Information: Begin
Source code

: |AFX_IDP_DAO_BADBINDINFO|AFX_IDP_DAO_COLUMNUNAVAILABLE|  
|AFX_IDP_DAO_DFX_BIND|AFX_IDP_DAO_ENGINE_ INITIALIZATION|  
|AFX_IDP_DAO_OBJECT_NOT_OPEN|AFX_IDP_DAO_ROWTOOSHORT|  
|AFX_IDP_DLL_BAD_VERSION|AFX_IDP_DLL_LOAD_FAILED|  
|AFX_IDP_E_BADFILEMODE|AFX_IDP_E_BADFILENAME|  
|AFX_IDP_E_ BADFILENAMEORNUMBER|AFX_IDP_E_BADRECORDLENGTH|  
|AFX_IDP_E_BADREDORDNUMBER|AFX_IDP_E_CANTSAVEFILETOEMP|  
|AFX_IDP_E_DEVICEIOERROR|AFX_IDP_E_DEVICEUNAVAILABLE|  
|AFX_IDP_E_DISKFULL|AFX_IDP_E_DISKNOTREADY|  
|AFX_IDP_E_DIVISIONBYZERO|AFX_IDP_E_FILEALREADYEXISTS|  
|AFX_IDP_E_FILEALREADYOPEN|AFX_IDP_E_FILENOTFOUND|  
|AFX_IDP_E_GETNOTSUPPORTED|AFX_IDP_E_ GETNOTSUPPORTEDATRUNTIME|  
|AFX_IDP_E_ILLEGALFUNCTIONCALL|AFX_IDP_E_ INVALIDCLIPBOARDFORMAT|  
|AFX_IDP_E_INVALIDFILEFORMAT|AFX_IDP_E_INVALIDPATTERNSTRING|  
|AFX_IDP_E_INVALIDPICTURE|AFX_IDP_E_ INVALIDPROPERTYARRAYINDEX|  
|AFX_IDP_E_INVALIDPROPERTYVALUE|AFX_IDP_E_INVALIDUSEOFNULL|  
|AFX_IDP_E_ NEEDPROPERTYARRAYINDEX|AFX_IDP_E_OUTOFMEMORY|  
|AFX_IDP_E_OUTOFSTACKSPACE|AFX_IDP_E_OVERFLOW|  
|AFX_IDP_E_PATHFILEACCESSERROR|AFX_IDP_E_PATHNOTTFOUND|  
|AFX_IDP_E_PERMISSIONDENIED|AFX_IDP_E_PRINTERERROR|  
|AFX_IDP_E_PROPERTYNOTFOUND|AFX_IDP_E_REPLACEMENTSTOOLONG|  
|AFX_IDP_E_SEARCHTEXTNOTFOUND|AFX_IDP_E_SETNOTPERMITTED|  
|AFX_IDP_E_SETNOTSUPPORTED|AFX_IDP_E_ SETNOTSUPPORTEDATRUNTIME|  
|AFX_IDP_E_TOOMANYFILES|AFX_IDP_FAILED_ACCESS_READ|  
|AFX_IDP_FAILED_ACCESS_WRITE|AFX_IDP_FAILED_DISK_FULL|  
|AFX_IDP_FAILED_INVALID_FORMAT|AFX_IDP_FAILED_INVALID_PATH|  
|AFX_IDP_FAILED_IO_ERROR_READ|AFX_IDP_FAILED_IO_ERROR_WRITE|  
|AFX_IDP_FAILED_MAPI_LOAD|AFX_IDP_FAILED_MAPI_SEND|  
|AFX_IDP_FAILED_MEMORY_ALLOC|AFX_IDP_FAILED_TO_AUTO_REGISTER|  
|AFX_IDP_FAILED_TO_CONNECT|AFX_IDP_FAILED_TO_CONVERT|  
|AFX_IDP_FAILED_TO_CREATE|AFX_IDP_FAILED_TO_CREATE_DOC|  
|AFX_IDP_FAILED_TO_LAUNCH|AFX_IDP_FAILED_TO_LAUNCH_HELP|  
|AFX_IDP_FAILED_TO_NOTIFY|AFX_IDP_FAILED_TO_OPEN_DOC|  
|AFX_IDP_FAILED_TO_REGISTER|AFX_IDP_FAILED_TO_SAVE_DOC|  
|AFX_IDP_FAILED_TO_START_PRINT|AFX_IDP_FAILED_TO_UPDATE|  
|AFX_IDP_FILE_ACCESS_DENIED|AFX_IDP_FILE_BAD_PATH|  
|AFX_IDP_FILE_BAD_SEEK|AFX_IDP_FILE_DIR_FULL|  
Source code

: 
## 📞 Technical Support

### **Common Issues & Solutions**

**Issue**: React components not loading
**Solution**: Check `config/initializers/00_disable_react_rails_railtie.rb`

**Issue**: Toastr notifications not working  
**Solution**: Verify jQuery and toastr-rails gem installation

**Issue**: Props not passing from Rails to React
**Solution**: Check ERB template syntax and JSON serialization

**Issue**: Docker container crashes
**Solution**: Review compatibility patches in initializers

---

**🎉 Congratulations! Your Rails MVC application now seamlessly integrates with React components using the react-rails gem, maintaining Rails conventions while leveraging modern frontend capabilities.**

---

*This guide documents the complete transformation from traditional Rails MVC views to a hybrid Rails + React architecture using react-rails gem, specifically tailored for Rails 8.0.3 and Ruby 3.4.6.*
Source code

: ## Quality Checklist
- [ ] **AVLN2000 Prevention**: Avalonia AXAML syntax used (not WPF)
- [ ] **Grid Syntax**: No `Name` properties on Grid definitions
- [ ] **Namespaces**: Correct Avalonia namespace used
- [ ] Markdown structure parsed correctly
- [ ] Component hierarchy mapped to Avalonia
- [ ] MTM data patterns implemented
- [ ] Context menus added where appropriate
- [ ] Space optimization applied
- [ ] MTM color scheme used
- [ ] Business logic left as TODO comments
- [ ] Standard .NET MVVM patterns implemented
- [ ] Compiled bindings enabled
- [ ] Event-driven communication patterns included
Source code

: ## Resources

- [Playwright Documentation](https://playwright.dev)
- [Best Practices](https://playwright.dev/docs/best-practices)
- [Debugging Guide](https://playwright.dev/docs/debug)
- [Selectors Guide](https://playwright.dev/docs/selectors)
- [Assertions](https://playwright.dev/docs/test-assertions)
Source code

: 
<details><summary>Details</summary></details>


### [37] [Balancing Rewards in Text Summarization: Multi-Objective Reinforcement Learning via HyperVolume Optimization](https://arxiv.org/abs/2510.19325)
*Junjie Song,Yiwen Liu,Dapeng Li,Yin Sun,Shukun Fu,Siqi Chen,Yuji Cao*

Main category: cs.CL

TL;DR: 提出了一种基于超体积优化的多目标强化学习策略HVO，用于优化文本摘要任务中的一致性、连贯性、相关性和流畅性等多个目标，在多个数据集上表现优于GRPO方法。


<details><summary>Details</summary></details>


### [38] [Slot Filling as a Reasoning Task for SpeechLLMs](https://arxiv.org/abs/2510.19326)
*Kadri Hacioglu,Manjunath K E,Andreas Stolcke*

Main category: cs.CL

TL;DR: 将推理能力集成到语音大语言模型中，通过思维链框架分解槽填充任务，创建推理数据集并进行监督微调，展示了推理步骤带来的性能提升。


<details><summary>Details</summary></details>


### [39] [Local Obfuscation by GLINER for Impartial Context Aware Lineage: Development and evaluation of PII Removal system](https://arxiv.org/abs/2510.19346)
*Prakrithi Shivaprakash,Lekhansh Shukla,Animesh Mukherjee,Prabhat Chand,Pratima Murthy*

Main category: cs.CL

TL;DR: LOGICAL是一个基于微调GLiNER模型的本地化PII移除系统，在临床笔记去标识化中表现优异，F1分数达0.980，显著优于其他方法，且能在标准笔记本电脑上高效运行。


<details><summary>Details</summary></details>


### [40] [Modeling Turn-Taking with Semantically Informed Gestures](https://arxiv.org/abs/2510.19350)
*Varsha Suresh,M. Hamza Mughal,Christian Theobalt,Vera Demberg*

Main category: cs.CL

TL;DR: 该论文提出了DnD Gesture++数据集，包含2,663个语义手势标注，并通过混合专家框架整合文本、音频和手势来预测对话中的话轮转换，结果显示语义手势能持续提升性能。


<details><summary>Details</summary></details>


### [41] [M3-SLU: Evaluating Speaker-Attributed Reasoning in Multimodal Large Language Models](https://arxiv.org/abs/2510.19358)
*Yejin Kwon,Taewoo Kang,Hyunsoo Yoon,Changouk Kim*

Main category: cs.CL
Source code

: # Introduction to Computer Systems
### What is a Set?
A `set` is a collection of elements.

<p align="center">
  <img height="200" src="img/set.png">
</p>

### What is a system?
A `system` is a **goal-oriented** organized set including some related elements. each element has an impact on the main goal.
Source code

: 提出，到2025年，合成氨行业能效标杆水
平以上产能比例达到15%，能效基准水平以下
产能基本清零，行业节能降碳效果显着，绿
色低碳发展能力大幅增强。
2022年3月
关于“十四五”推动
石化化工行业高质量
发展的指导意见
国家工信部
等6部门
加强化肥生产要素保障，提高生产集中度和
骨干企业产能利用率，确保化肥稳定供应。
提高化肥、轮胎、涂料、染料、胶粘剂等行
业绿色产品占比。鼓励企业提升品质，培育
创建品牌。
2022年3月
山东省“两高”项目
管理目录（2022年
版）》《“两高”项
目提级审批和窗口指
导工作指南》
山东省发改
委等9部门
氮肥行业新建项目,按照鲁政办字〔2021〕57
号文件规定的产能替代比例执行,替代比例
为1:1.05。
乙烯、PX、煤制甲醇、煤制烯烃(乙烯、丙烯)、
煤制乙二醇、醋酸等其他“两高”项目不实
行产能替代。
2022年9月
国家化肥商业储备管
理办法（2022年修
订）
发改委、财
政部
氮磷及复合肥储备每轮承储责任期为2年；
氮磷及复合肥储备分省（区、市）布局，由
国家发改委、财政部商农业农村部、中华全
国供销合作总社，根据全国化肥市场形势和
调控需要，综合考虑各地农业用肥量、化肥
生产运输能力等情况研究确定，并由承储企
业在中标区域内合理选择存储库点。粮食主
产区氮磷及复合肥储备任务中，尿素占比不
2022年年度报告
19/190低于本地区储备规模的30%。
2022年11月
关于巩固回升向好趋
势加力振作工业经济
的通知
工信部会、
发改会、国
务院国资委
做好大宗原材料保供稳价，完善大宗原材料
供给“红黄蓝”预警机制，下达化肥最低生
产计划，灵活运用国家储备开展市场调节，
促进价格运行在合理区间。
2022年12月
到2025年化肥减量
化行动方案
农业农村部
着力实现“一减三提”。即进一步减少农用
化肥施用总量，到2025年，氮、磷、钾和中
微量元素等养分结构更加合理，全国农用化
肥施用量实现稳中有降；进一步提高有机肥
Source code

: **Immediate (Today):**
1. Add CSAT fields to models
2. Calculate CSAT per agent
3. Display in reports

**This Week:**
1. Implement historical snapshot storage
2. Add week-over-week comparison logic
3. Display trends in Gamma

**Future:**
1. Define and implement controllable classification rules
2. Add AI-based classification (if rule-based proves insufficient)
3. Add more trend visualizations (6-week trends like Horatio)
Information: End
What to work on:
When a line contains the string "used", copy it from the records.

Task solution:
- [ ] **AVLN2000 Prevention**: Avalonia AXAML syntax used (not WPF)
- [ ] **Namespaces**: Correct Avalonia namespace used
- [ ] MTM color scheme used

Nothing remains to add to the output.